I was one of those parents, but that wasn’t my biggest worry.

I feared that after enduring such a beating, my son would put his bat, his glove, on the shelf, and never play with them again. I was afraid my son’s baseball career was over long before he’d had the chance to burn out.

The tournament ended after two brutal losses.

Days passed. Then it was Tuesday night. Time for practice.

My son was not excited to go. He even asked his mom if he could stay home with her.

On the drive to Hickey Park, he sat with his arms crossed in the back of my truck. He stared out the window. He didn’t say anything, and I didn’t either. I didn’t know what to say. I didn’t know how Coach Drew would handle such a dismal performance. I wondered what drills he’d run, which skills he’d try to improve.

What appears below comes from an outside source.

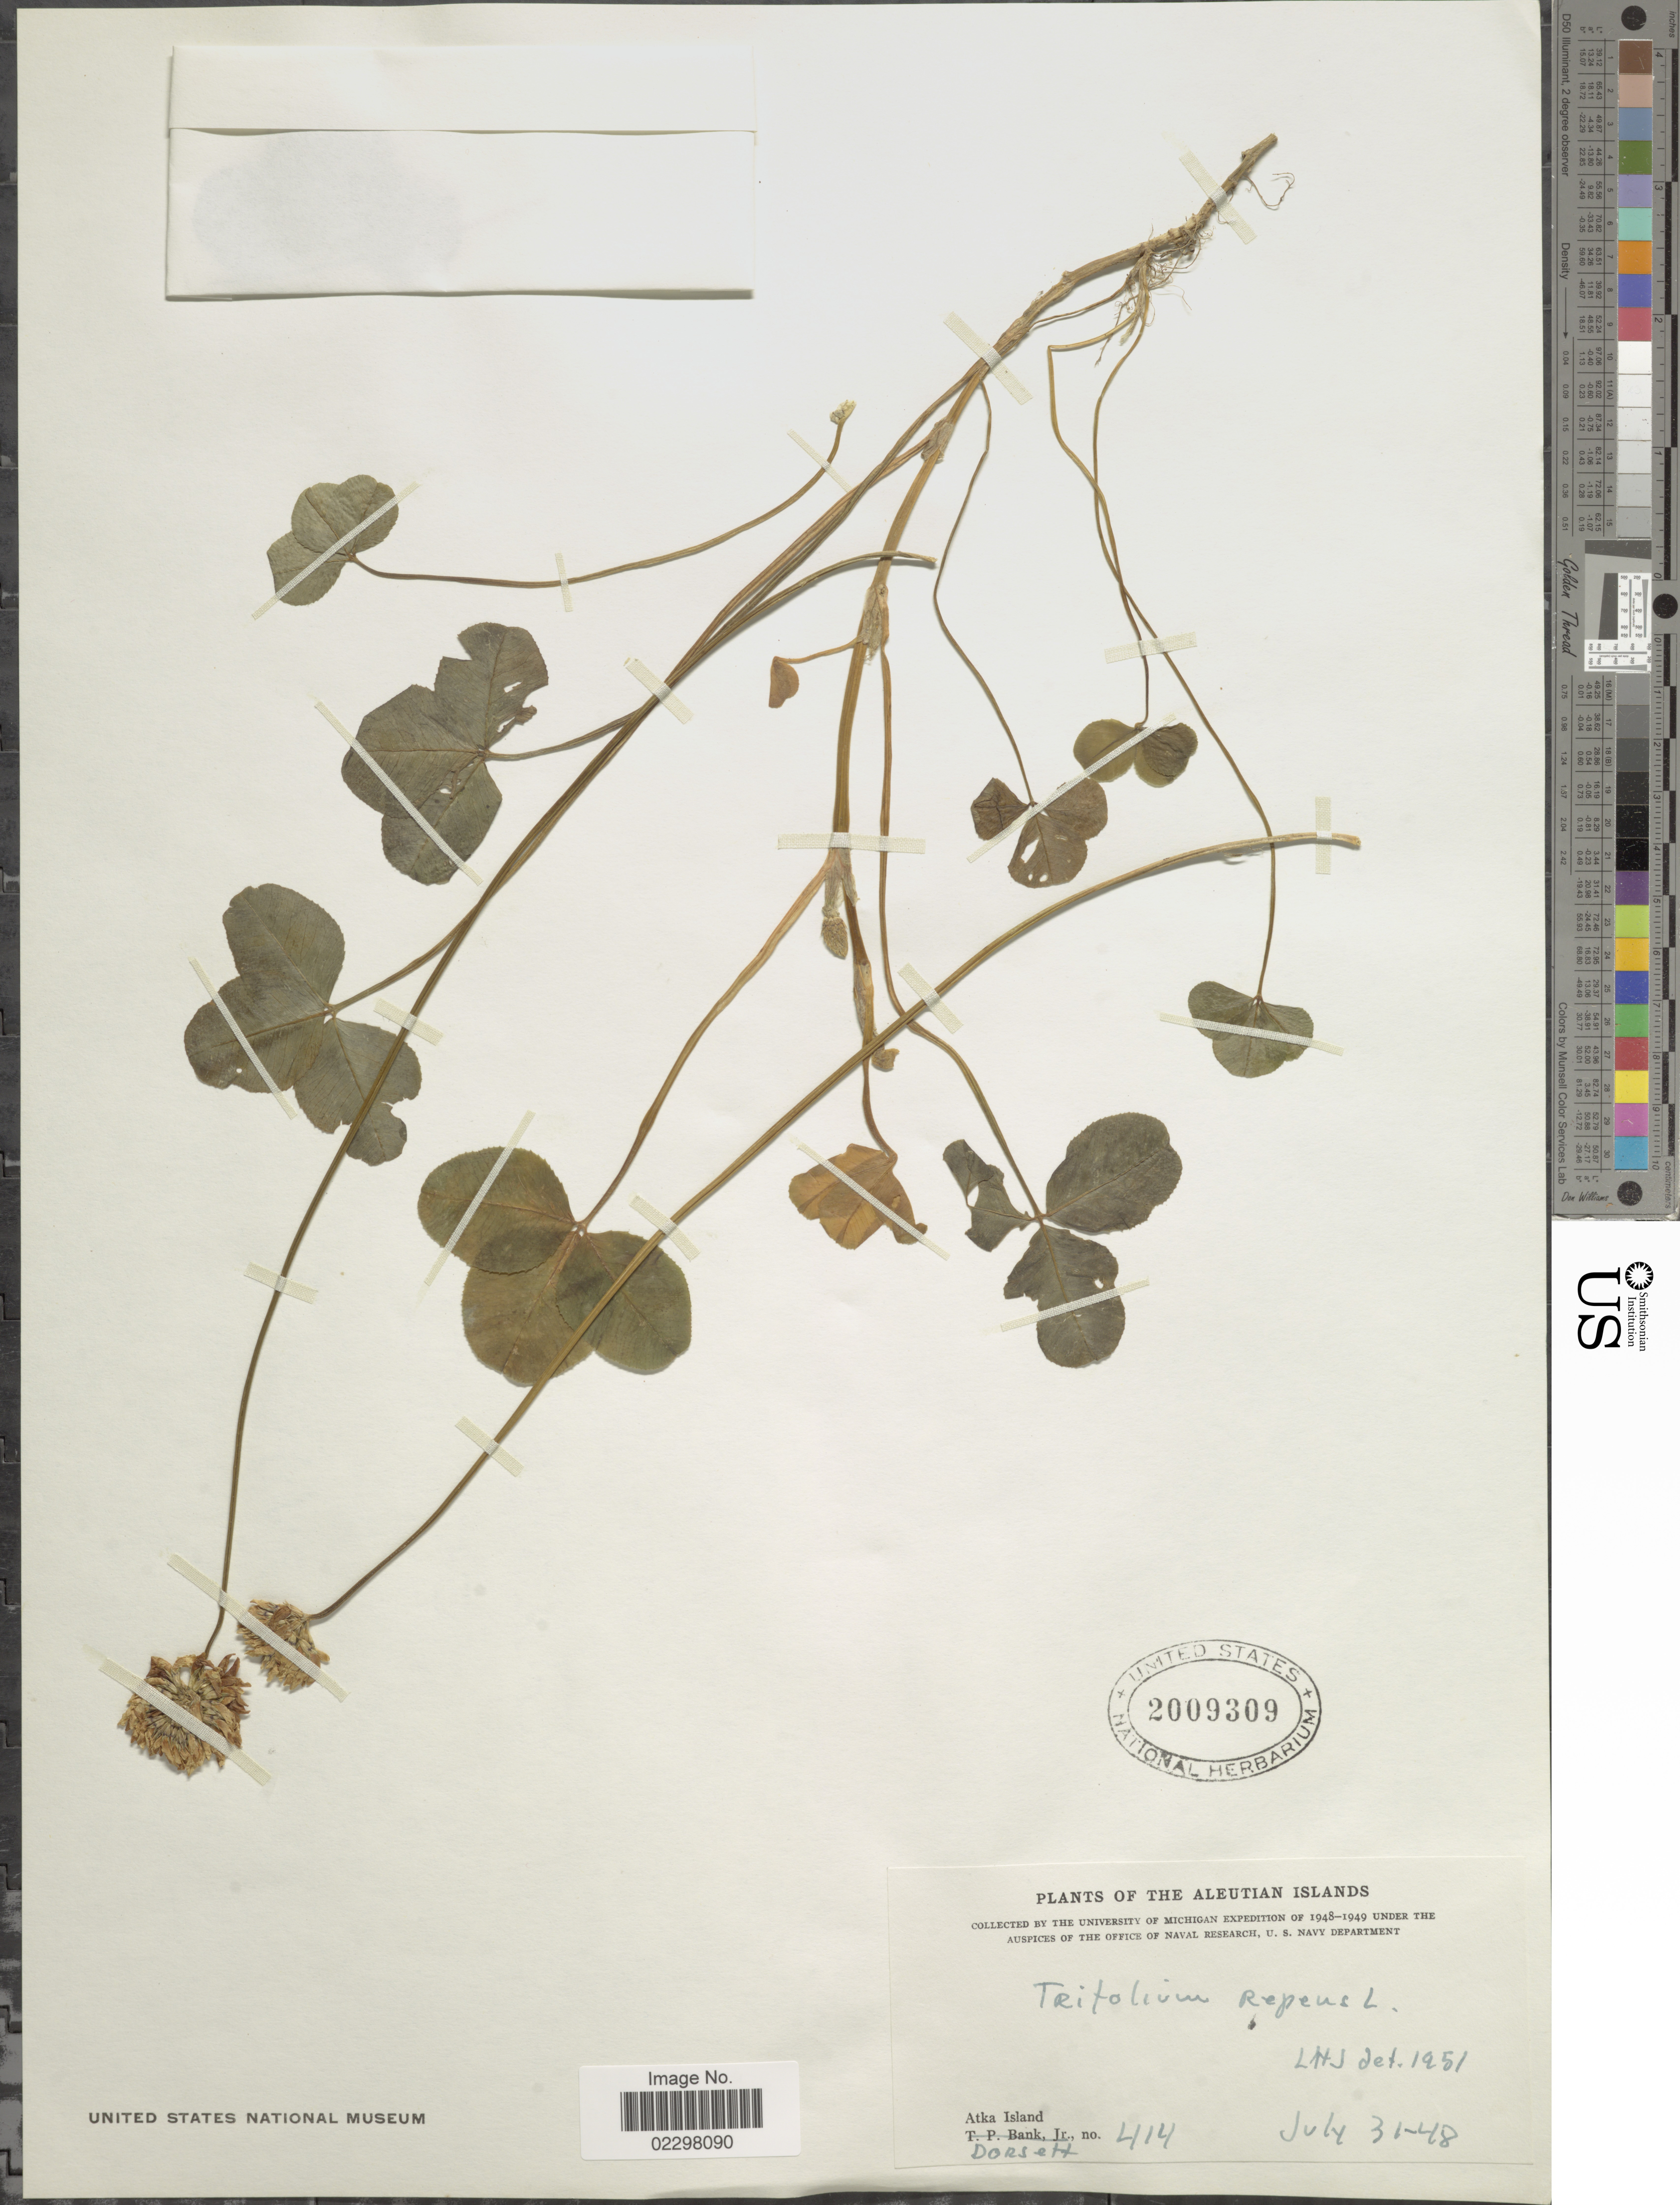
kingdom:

When we arrived at the field, I stayed in the truck. I watched my son stomp across the parking lot, his bat bag (which is nearly as big as he is) strung over one shoulder.

The other boys were out there already, huddled around Coach Drew. Drew had his hands behind his back, saying words I couldn’t hear, but I could see his hands, the surprise he was hiding.

It was a ball.

Not a baseball.

A big, red, rubber kickball.

The boys’ cheers pierced my truck’s cab. When I stepped out, they were shirtless and howling. They’d gone feral. They’d gone mad. It was beautiful, just how happy they were to be out there playing a game instead of practicing a game they’d yet to master.

For the next hour, I stood behind the chain-link fence, marveling over those boys, basking in their joy. When the game was over and one team had lost and the other had won and nobody cared, I even teared up a little.

Throughout the entirety of my athletic career, I’ve never, not once, witnessed a coach make a better call.